__TASKS TO COMPLETE__
[A] In the mlr workshop introduction, about how many machine learning algorithms does mlr wrap?
[B] Pick up the mlr workshop introduction after its final sentence and keep writing it.

__SUPPLIED PASSAGE__
● ● ● ● ● ● ●

This material is made for the Machine Learning workshop at University of Luxemburg.
Goal?
Through this workshop, we will be able to learn a practical overview of ML modeling workflow and some of the basic skills to get started.
Main package?
We use mlr package. mlr is a wrapper of various available ML algorithms in R (about 150 algorithms); in other words, it
is an integrative ML platform. This package solves the issue that each ML package has a slightly different grammar from each other, and it allows users to use a single, simple, &
unified way of writing. The tutorial of mlr is also greatly well written and comprehensive from basics to advanced.
Is it enough to know only mlr for studies?
I would say “NO”. mlr is practically useful to know what can be done with ML algorithms, to compare several algorithms, to make a prediction from a trained model. Yet, there are so many
attractive functions which are not covered by mlr (esp. for visualization or interpretation).
Nevertheless, when we go deeper, mlr will not satisfy you. So, we need to use some particular packages such as party, which is one of my favorite ML packages (and is run by one
of the most active group improving random forest algorithms).
mlr vs caret?
You may know another similar wrapper package: caret. How do they differ? Practically, they differ a bit, but conceptually and practically they are really good alternatives. caret appeared
several years earlier, so it has gained far more popularity. There is a super nice summary of the comparison, see this blog
by Phillip Probst.

● ● ● ● ● ● ●

Dataset excerpts
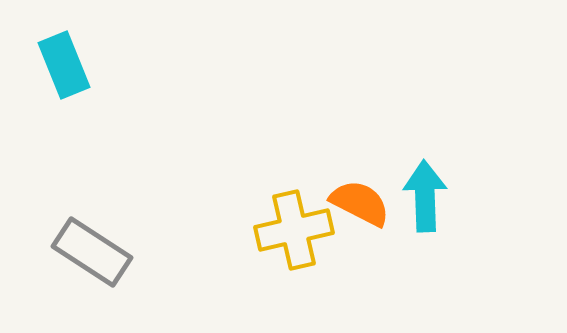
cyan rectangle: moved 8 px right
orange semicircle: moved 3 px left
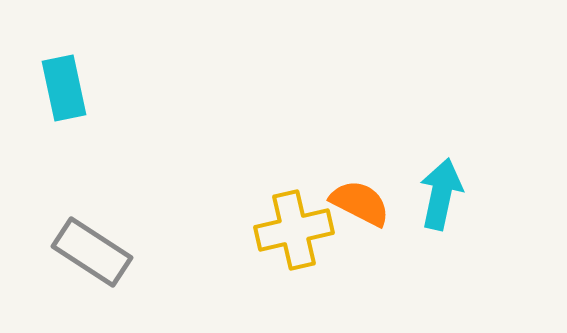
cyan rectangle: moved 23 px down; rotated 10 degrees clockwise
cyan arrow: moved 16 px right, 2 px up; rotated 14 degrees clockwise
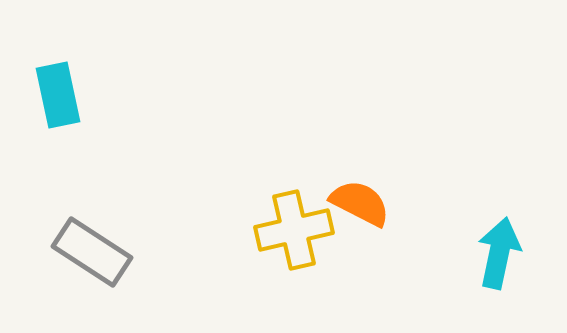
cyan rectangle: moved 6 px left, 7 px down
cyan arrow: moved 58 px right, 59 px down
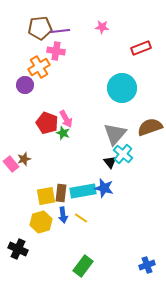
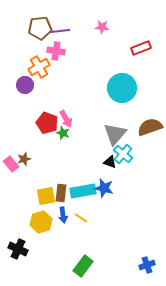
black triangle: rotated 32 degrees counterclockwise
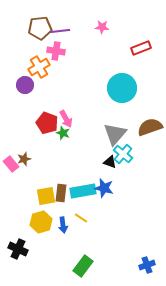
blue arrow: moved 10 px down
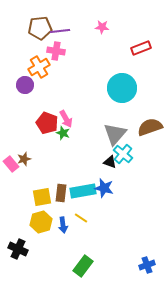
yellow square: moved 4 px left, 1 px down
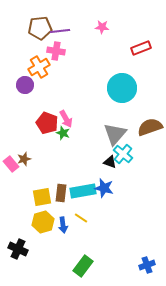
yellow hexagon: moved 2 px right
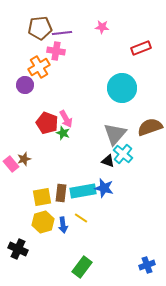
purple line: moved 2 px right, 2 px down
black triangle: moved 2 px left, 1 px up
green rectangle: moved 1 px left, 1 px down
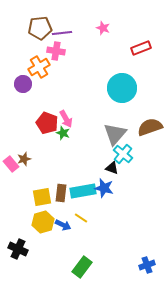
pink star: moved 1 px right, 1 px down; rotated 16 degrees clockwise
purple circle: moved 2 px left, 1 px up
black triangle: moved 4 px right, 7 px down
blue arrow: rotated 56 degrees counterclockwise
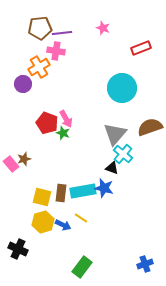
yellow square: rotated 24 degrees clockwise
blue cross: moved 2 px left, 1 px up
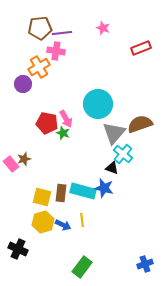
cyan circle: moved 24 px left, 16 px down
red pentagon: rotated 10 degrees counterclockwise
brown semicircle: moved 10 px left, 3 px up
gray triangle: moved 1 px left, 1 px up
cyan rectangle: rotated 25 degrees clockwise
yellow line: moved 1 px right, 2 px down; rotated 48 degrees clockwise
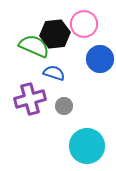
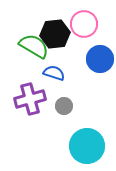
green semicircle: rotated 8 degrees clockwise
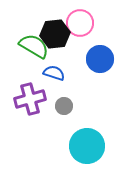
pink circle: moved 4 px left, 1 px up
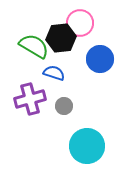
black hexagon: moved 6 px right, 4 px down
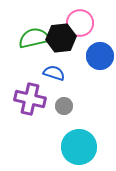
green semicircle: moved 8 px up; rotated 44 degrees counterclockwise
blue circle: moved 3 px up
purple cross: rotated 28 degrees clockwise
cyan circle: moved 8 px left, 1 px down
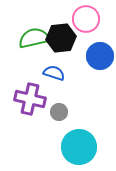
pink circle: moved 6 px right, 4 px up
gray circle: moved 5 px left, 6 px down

● ● ● ● ● ● ●

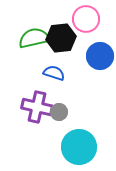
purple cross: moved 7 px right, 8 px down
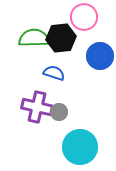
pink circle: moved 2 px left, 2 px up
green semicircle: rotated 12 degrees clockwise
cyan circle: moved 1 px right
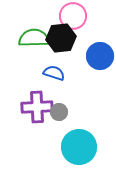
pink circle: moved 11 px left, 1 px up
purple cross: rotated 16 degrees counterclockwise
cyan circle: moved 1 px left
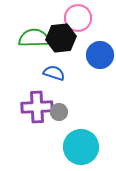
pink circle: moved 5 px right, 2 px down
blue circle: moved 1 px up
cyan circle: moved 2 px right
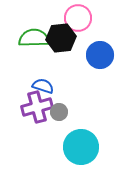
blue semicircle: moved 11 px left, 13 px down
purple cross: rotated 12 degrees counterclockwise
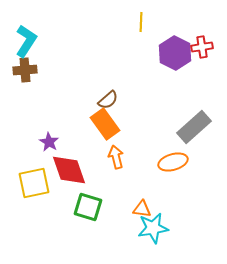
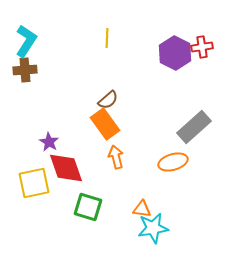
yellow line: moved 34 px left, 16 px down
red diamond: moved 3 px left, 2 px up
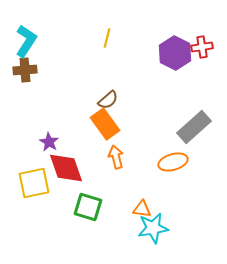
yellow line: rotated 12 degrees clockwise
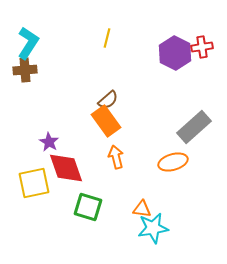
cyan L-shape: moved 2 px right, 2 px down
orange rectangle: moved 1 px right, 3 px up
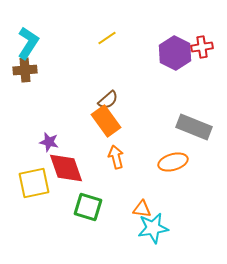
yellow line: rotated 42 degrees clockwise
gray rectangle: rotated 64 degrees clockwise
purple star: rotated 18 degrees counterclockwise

● ● ● ● ● ● ●

__IN RESPONSE__
[A] About 150 algorithms in R.

[B]
setwd("../R")
The packages are automatically installed if needed. Confirm all listed values are TRUE (not FALSE).
package.list = c("party", "mlr", "rpart", "rpart.plot")
tmp.install = which(lapply(package.list, require, character.only = TRUE)==FALSE)
if(length(tmp.install)>0) install.packages(package.list[tmp.install], repos = "http://cran.us.r-project.org")
lapply(package.list, require, character.only = TRUE)
It contains a response variable (y1) and 16 explanatory variables (x1-x16).
df = data.frame(read.csv("data_example.csv"))
head(df, 5)
## y1 x1 x2 x3 x4 x5 x6 x7 x8 x9 x10
## 1 2.795473 0 0 0 low A B 2.059746 6.774423 10.168996 1
## 2 6.366427 1 1 1 high <NA> C 1.765568 13.000086 11.528108 NA
## 3 2.452364 0 1 1 moderate B A 6.870228 8.136200 3.706351 10
## 4 8.436862 0 0 1 moderate B D 3.841037 5.846719 6.986914 NA
## 5 6.987436 1 0 1 moderate A C 7.698414 NA 11.607315 7
## x11 x12 x13 x14 x15 x16
## 1 1.5082529 4 7 8.978635 NA 4.938302
## 2 2.2693967 4 7 6.486254 8.459923 2.918157
## 3 7.4511681 8 4 7.511756 7.562344 9.600311
## 4 0.5059238 7 6 10.687636 5.112040 6.294878
## 5 5.9399330 4 4 7.555021 11.706717 7.593479
First of all, let’s split the dataset into two subsets.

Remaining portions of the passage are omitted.